--- Document extract ---
As children, we always wonder who we will be when we grow up. We hit high school and people begin asking us what we want to do when we finish school.
I never knew what I wanted to do. I never had any plans, hopes or dreams. I didn’t have a vision or a goal. Rather than aiming for some lofty mark, I always just strove to do my best and I felt good about it.
Although people seemed to think that I ought to know what I would do, it never bothered me that I didn’t. Leaving school and growing up were still years in the distance.
I knew that God would reveal his plan to me in his timing, There was no need to stress about it. I always felt at peace, even in the midst of uncertainty.
Eventually my schooling came to a close. I applied for university and thought nothing of it, just going through the motions. All I knew was that I still wasn’t sure what God wanted me to do. I needed a break from all the studying. A year to clear my mind, relax and listen to God and speak to him. I filled six journals that year.
A few weeks ago, my beloved ‘gap year’ neared a close and 2013 came looming into view and I still didn’t know what God wanted me to do. Constantly being bombarded with the question ‘what are you doing next year’, I would reply with what has been my back up plan, “I am going to study a double degree of Secondary Teaching and Arts, majoring in English’,. The second question inevitably came, “In Newcastle?”. And although I had secured my position, I still replied, “I don’t know”. I wasn’t convinced. I might choose to explain that I had applied for Sydney University or the University of New South Wales, but then again, I might not have been bothered.
---
## Required work
1. Translate this sentence from the essay into Spanish: "I filled six journals that year."
2. Answer these questions on the essay:
(a) Who does the writer expect to reveal a plan for the writer's life?
(b) How many journals did the writer fill during the year off?
(c) What double degree did the writer give as the backup plan?
--- Data ---
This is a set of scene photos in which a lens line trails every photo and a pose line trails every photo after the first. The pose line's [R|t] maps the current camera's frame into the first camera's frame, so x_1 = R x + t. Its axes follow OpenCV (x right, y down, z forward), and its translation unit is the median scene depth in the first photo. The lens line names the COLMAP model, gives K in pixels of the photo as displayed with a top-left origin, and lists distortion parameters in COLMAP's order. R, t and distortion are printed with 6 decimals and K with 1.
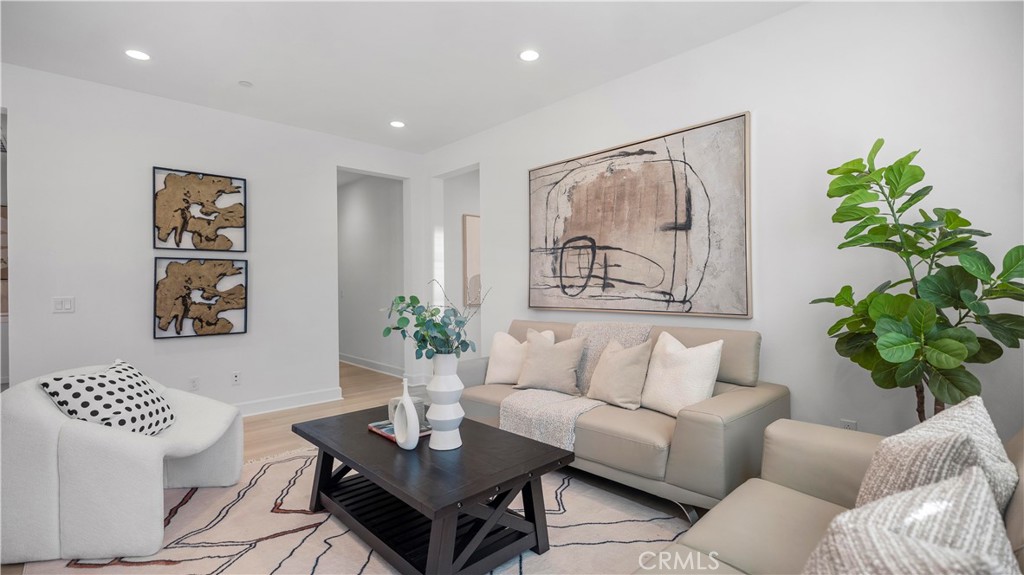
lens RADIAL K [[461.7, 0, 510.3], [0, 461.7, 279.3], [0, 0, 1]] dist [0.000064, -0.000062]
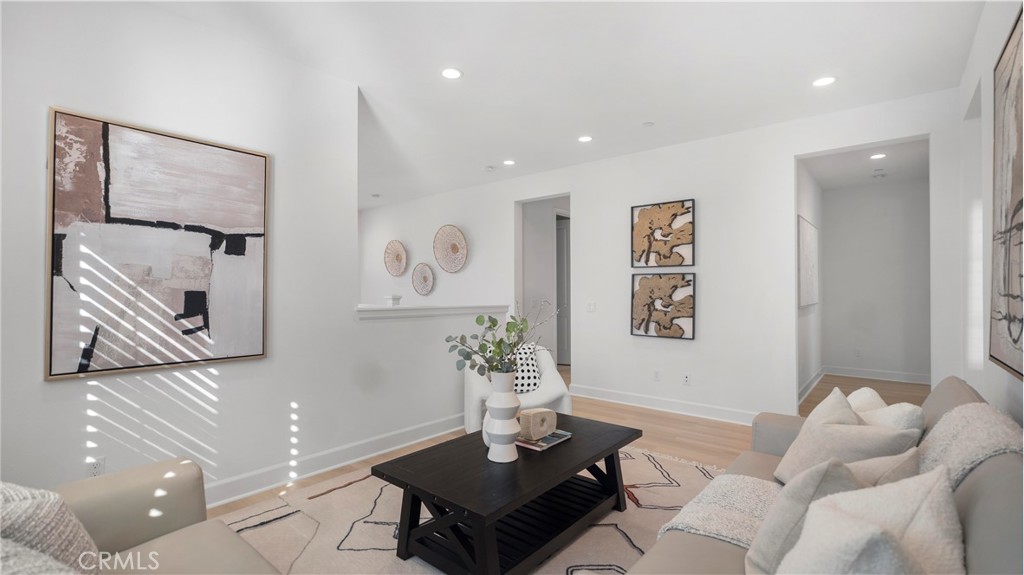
---
## Answers to this exercise
1. Llené seis diarios ese año.

2.
(a) God.
(b) Six.
(c) A double degree of Secondary Teaching and Arts, majoring in English.